Account data — if you create a membership, your email address, your name, and (if you sign in with Google) the basic profile information that flow provides.
Newsletter data — if you subscribe, your email address plus a consent record (timestamp, IP, source, and policy version) so we can prove your double opt-in. Subscriptions are confirmed by a single-use email link.
Referral-click logs — when you use an outbound exchange link, we record a pseudonymous log entry: the partner, a timestamp, your country, a query-stripped referrer, and a salted, hashed representation of your user agent. We do not store raw user-agent strings or IP addresses against these clicks.
Strictly necessary cookies — we set only essential session cookies (for example, to keep you signed in and to protect forms against cross-site request forgery). We do not use non-essential or advertising cookies, and we use cookieless analytics, so there is no tracking-consent banner at launch.

Lawful bases

Consent (GDPR Art 6(1)(a)) — for sending you the newsletter. You can withdraw consent at any time using the unsubscribe link in any email.
Contract (Art 6(1)(b)) — to provide your account and its features once you register.
Legitimate interests (Art 6(1)(f)) — for security, fraud and abuse prevention, and aggregate, privacy-preserving analytics (including pseudonymous referral-click measurement). You may object to processing based on legitimate interests.

How long we keep it

Unconfirmed newsletter subscribers — deleted roughly 30 days after sign-up if the opt-in is never confirmed.
Referral-click logs — aggregated into daily, non-identifying counts and the underlying pseudonymous rows purged on a rolling basis of roughly 90 days.
Account data — kept while your account is active and deleted when you delete your account (see your rights below).

Your rights

Subject to applicable law, you have the right to access, rectify, erase, restrict, or object to our processing of your personal data, to data portability, and to withdraw consent.
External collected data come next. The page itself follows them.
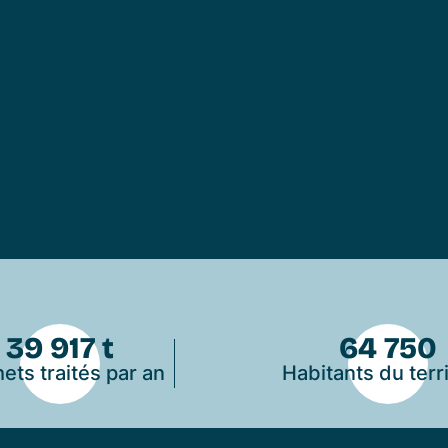
39 917 t
64 750
ets traités par an
Habitants du terri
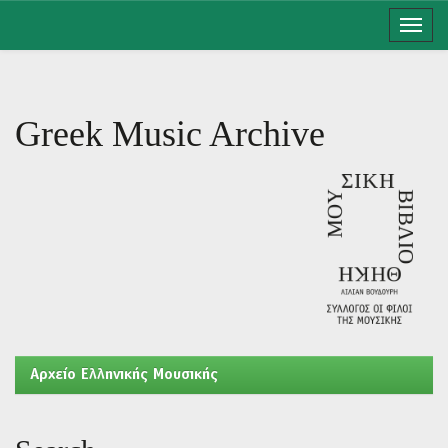
Skip
navigation
Greek Music Archive
Aρχείο Ελληνικής Μουσικής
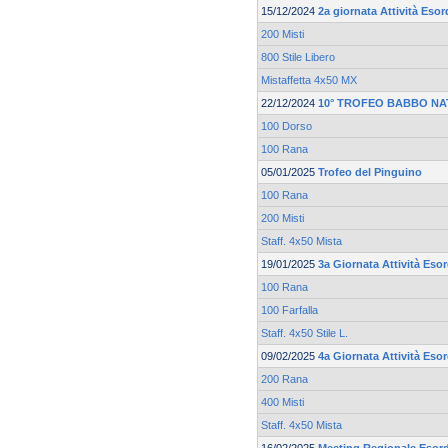
15/12/2024
2a giornata Attività Esor
200 Misti
800 Stile Libero
Mistaffetta 4x50 MX
22/12/2024
10° TROFEO BABBO NA
100 Dorso
100 Rana
05/01/2025
Trofeo del Pinguino
100 Rana
200 Misti
Staff. 4x50 Mista
19/01/2025
3a Giornata Attività Esor
100 Rana
100 Farfalla
Staff. 4x50 Stile L.
09/02/2025
4a Giornata Attività Esor
200 Rana
400 Misti
Staff. 4x50 Mista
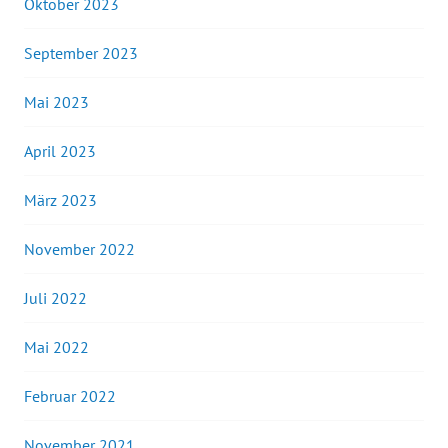
Oktober 2023
September 2023
Mai 2023
April 2023
März 2023
November 2022
Juli 2022
Mai 2022
Februar 2022
November 2021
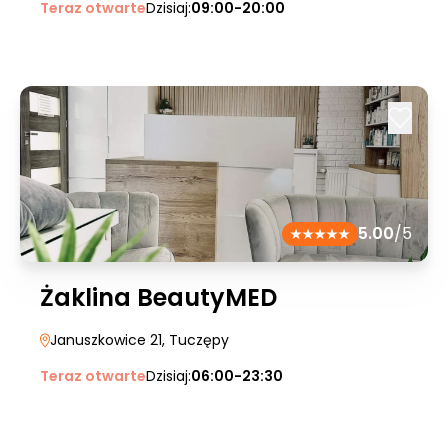
Teraz otwarte
Dzisiaj:
09:00-20:00
5.00
/5
Żaklina BeautyMED
Januszkowice 21
, Tuczępy
Teraz otwarte
Dzisiaj:
06:00-23:30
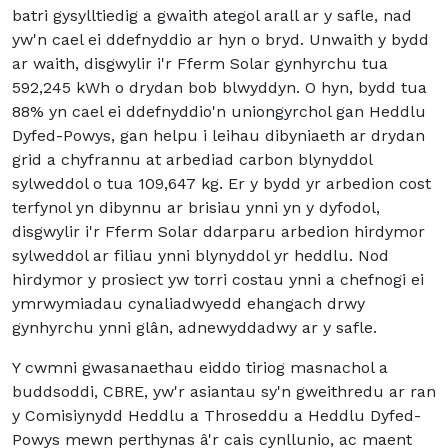
batri gysylltiedig a gwaith ategol arall ar y safle, nad
yw'n cael ei ddefnyddio ar hyn o bryd. Unwaith y bydd
ar waith, disgwylir i'r Fferm Solar gynhyrchu tua
592,245 kWh o drydan bob blwyddyn. O hyn, bydd tua
88% yn cael ei ddefnyddio'n uniongyrchol gan Heddlu
Dyfed-Powys, gan helpu i leihau dibyniaeth ar drydan
grid a chyfrannu at arbediad carbon blynyddol
sylweddol o tua 109,647 kg. Er y bydd yr arbedion cost
terfynol yn dibynnu ar brisiau ynni yn y dyfodol,
disgwylir i'r Fferm Solar ddarparu arbedion hirdymor
sylweddol ar filiau ynni blynyddol yr heddlu. Nod
hirdymor y prosiect yw torri costau ynni a chefnogi ei
ymrwymiadau cynaliadwyedd ehangach drwy
gynhyrchu ynni glân, adnewyddadwy ar y safle.
Y cwmni gwasanaethau eiddo tiriog masnachol a
buddsoddi, CBRE, yw'r asiantau sy'n gweithredu ar ran
y Comisiynydd Heddlu a Throseddu a Heddlu Dyfed-
Powys mewn perthynas â'r cais cynllunio, ac maent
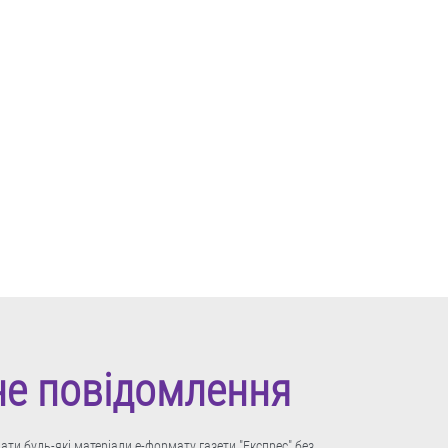
не повідомлення
ти будь-які матеріали е-формату газети "Експрес" без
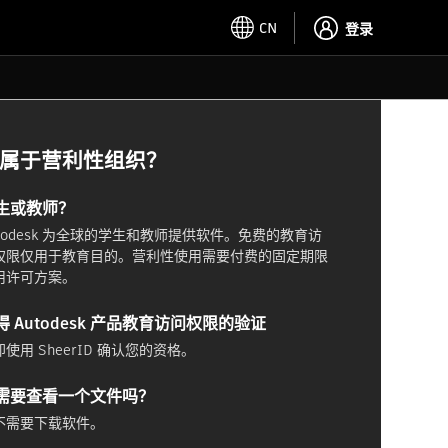
CN
登录
属于营利性组织？
生或教师？
utodesk 为全球的学生和教师提供软件。免费的教育访
权限仅用于教育目的。营利性使用需要付费的固定期限
用许可方案。
得 Autodesk 产品教育访问权限的验证
使用 SheerID 确认您的资格。
需要查看一个文件吗？
不需要下载软件。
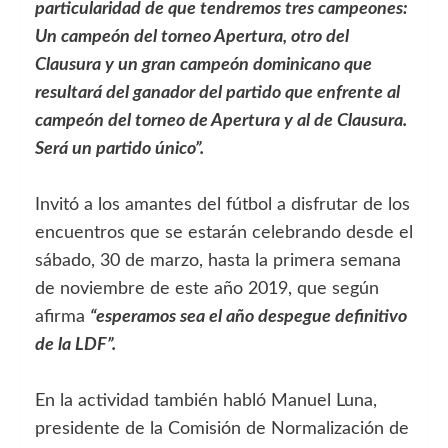
particularidad de que tendremos tres campeones:
Un campeón del torneo Apertura, otro del
Clausura y un gran campeón dominicano que
resultará del ganador del partido que enfrente al
campeón del torneo de Apertura y al de Clausura.
Será un partido único”.
Invitó a los amantes del fútbol a disfrutar de los
encuentros que se estarán celebrando desde el
sábado, 30 de marzo, hasta la primera semana
de noviembre de este año 2019, que según
afirma
“esperamos sea el año despegue definitivo
de la LDF”.
En la actividad también habló Manuel Luna,
presidente de la Comisión de Normalización de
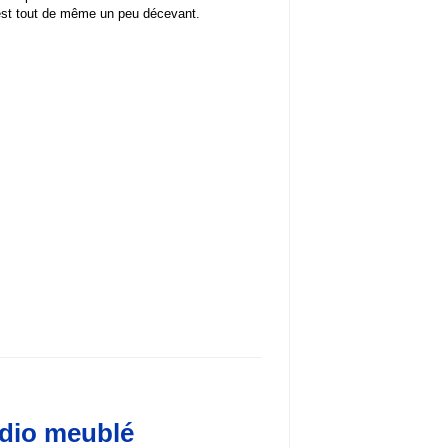
est tout de même un peu décevant.
udio meublé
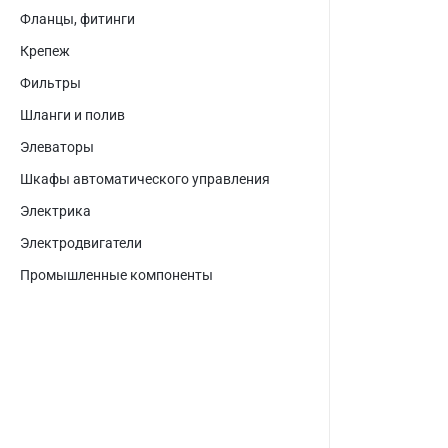
Фланцы, фитинги
Крепеж
Фильтры
Шланги и полив
Элеваторы
Шкафы автоматического управления
Электрика
Электродвигатели
Промышленные компоненты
To exercise them:

Delete your account at any time from your account settings. Deletion removes your profile and anonymizes any associated referral-click logs.
Unsubscribe from the newsletter using the link in any email, which withdraws your consent.
Contact us for any other request via our contact page. We may need to verify your identity before acting. You also have the right to complain to your local data protection authority.

Processors we use

We share data only with service providers who process it on our behalf under appropriate agreements (including standard contractual clauses for international transfers where required):

Cloudflare — hosting, storage, database, edge security, and cookieless web analytics.
Google — OAuth sign-in, if you choose to sign in with Google.
Finnhub and CryptoPanic — market-data and news providers we query server-side. We do not send your personal data to them.
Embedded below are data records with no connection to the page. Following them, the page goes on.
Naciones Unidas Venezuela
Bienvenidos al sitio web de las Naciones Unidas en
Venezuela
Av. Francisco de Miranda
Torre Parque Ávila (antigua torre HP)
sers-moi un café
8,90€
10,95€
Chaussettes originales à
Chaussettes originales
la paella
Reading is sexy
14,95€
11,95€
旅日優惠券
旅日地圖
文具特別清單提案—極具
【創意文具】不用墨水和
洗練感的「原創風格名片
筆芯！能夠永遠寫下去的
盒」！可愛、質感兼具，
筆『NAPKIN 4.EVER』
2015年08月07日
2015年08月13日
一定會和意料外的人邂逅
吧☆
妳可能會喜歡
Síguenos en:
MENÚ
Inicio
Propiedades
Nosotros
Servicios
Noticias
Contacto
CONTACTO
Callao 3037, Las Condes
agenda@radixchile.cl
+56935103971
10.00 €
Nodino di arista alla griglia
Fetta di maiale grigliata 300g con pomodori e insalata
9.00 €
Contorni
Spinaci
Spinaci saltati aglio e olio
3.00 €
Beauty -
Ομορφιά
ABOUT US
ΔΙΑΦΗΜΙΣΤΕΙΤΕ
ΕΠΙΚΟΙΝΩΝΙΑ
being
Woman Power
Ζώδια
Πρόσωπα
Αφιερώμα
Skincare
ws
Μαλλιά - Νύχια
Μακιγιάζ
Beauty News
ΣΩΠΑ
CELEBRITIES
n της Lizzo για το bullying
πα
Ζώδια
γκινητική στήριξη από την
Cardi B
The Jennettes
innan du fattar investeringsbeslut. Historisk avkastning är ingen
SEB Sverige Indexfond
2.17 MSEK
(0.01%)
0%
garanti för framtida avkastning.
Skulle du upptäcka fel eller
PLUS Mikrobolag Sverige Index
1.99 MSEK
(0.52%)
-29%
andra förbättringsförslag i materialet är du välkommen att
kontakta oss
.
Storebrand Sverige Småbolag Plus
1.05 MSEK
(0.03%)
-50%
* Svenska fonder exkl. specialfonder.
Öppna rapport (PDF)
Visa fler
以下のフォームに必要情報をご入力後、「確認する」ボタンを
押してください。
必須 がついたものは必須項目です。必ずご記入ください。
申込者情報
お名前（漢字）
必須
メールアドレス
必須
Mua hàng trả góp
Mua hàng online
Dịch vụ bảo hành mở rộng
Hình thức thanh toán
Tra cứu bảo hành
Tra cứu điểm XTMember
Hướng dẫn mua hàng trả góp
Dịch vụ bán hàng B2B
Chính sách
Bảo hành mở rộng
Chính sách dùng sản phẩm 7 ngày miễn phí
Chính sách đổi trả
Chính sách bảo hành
[Operator to complete]— confirm the final processor list, the data-transfer mechanism for each, and link to each provider's data processing terms; document a breach-notification runbook (72-hour notification under GDPR Art 33).

Children

TwoCentsHustler is not directed at children and we do not knowingly collect data from anyone under 16 (or the applicable age of digital consent in your country).

Changes

We may update this policy; we will revise the “Last updated” date above and, for material changes, take reasonable steps to notify you.